Il existe en France, en particulier à travers l’existence de filières sélectives d’élites, un discours sur l’excellence de ce système scolaire. Aujourd’hui, au moment où je suis qualifiée aux fonctions de maître de conférence par trois sections du Conseil national des Universités et que je viens d’obtenir mon habilitation à diriger des recherches, je souhaite revenir sur mon expérience du système scolaire français.
- Une expérience d’entrée dans l’enseignement
Tout d’abord, je vais évoquer mon expérience en tant que professeure de philosophie dans le secondaire. Il y a trois ans, j’ai passé le CAPES de philosophie afin de changer d’emploi. Lors de mon année de stage, l’on m’a expliqué entre autres que je “ne maîtrisais pas le français pour enseigner et communiquer”, que je confondais la sociologie et la philosophie, ou encore que je faisais de la doxographie au lieu d’un cours de philosophie.
Pourquoi ces remarques ? Entre autres parce que j’essayais d’assumer au mieux mes nouvelles fonctions, et que pour cela, je tentais de mettre en place, conformément à la liberté intellectuelle et pédagogique qui m’était reconnue, une didactique de l’enseignement de la philosophie qui corresponde à mes options philosophiques.
En définitive, j’ai été remise en cause parce que j’essayais d’être ce que doit être une enseignante, c’est-à-dire une praticienne chercheuse en didactique et en pédagogie. Afin de mettre en relief le caractère paradoxal des reproches qui m’ont été faits, j’ai publié un article faisant le résumé de ces recherches dans une revue de didactique de la philosophie publiée par le Centre régional de documentation pédagogique de Montpellier, alors même que l’on me faisait refaire une année de stage.
Suite à l’obtention de ma qualification en philosophie et en science politique par le CNU, j’ai fait part auprès des institutions de l’enseignement secondaire de ma motivation à participer à d’autres enseignements que la philosophie en terminale. J’ai ainsi pris des renseignements sur la possibilité d’intervenir dans les Ecoles supérieures du professorat. Mon intérêt pour les sciences de l’éducation m’a valu une réponse selon laquelle ces formations recrutaient des philosophes et non pas des enseignants en sciences de l’éducation. J’ai également demandé si je pouvais m’inscrire à la formation pour être habilitée à enseigner en terminale l’option “Droit et grands enjeux du monde contemporain”. Il faut pour cela être titulaire d’une licence en droit ou d’un diplôme d’un IEP. On m’a répondu que je pouvais toujours passer un diplôme universitaire en droit pour avoir le niveau pour m’inscrire à cette formation. Certes, je ne suis titulaire que d’un niveau DEUG de droit, mais peut être aurait-il été possible de me proposer d’obtenir une équivalence au vu de ma qualification aux fonctions de maître de conférence en science politique et des trois ans où j’ai enseigné cette discipline à l’Université.

__Enregistrements fournis__
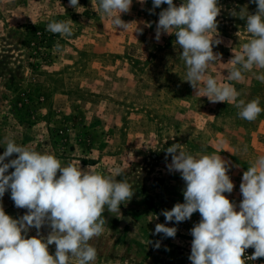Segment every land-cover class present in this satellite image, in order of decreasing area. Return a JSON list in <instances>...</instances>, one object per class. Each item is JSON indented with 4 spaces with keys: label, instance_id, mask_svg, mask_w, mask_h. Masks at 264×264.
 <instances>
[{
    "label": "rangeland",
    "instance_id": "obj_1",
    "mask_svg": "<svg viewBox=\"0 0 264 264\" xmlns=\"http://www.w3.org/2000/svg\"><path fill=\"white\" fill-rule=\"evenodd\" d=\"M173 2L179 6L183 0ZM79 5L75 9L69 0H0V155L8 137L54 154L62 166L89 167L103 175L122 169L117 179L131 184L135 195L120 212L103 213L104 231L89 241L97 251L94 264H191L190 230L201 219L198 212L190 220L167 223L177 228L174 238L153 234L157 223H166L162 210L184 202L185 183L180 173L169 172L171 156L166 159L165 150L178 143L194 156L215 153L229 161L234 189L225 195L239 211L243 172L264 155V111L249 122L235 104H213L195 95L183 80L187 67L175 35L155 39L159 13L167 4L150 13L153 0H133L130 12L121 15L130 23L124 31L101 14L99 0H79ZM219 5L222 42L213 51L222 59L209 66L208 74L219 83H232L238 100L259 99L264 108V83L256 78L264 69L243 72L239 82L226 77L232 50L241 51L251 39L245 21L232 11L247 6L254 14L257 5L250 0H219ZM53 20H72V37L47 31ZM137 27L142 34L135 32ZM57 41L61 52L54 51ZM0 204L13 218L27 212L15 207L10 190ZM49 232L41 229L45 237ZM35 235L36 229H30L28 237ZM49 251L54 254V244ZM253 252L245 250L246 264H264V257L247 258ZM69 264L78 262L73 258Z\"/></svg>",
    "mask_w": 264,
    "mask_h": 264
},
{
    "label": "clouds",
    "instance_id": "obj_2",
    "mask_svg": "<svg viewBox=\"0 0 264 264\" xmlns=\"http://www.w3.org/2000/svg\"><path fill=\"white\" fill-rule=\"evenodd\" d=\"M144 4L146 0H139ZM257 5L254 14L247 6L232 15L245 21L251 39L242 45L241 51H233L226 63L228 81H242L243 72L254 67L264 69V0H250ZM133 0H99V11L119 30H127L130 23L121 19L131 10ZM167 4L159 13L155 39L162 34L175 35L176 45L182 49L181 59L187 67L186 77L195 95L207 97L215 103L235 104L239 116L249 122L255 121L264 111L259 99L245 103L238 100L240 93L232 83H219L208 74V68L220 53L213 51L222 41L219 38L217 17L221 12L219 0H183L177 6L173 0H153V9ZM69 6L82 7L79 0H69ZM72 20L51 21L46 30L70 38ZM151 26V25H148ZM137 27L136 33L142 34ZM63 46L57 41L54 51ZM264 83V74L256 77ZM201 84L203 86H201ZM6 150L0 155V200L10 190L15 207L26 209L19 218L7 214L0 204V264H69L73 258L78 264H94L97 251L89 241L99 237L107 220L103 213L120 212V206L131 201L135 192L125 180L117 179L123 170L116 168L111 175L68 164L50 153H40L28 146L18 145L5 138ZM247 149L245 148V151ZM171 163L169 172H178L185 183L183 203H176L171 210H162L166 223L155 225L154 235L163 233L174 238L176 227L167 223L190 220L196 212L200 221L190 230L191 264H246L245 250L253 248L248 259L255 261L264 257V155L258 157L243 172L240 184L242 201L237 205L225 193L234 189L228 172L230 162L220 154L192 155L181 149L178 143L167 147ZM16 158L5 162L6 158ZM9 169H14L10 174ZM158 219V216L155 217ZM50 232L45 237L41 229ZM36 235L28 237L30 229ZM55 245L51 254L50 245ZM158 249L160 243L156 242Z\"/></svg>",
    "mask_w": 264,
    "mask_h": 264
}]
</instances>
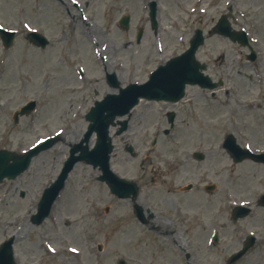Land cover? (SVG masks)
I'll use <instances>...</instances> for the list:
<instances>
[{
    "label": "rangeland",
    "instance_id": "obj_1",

---

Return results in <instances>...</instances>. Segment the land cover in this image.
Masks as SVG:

__Exercice__
Prolongez le témoignage sur le système scolaire français en reprenant juste après sa dernière phrase.

__Résultat de l'exercice__
J’avoue que je ne comprends pas bien ce système qui vise à décourager toute forme d’enthousiasme professionnel, de recherche intellectuelle, de partage de compétences… A vrai dire, que me reproche-t-on ? De m’intéresser aux sciences de l’éducation ? Est-ce là une tare pour une enseignante? De ne pas être diplômée d’un IEP et de demander une équivalence ? Le monde universitaire accepte bien de valider un niveau de compétence sur la base des travaux publiés et des enseignements effectués….
- Une expérience du système scolaire en tant qu’élève
Ces expériences d’enseignante me renvoient à celles que j’ai pu faire en tant qu’élève. Bien souvent, les enseignants se plaignent d’avoir face à eux des élèves passifs et qui ne s'intéressent pas aux savoirs que leur propose l’école. Je crois avoir été tout le contraire de ce portrait et pourtant j’ai été en échec scolaire, en particulier durant mes années de collège. J’étais décrite comme une élève cultivée et qui participait activement en cours, mais a-scolaire. A-scolaire, cela signifiait pour les enseignants que je m'intéressais à mes propres recherches intellectuelles et que je ne me soumettais pas aux rythmes et aux programmes de l’école. Il aurait fallu que je désire apprendre ce que l’école me proposait et au rythme où l’école me l’imposait.
Pourtant, je pense que c’est parce que je ne me soumettais pas à la bureaucratie scolaire, mais que je mettais au centre mon propre désir de connaître, que je n’ai pas perdu cet enthousiasme vis-à-vis de la connaissance et du savoir. En définitive, ce que me reprochait l’école, ce sont justement les qualités qui m’ont le plus servi dans la recherche universitaire: la passion de connaître et le goût pour la recherche autonome. C’est avec cet enthousiasme pour la connaissance et la recherche que je suis arrivée dans le système scolaire comme enseignante. C’est cela qui me conduit à m'intéresser aux sciences de l’éducation. J’ai d’ailleurs bien été surprise de constater que les ouvrages consacrés à ces sujets au CDI de mon lycée n’étaient guères empruntés par les autres enseignants et dataient pour l’essentiel d’avant les années 1980.
On lit parfois que les pédagogies actives, en particulier les pédagogies de projet, ne sont pas adaptées pour les élèves issus des classes populaires. Bien qu’issue de ce milieu social, je pense que, tout au contraire, elles m’auraient parfaitement convenu. Je ressentais une grande frustration vis-à-vis des exercices où l’on nous demandais seulement de restituer un savoir. Ce que je désirais, c’était pouvoir comprendre le monde qui m’entourait.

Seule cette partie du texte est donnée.